[Information shown]

^^^^

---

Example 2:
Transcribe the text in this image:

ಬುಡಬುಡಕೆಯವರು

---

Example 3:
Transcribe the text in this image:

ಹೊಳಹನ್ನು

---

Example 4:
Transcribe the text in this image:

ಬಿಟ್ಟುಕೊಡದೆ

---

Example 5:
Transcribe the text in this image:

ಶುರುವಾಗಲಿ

^^^^

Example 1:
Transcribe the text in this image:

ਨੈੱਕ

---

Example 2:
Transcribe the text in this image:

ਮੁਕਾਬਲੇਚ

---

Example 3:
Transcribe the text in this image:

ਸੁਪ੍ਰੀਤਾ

^^^^

[Exercise]
In how many lines of the data does the string "Example" appear? Only the number should be given.

[Response for this exercise]
7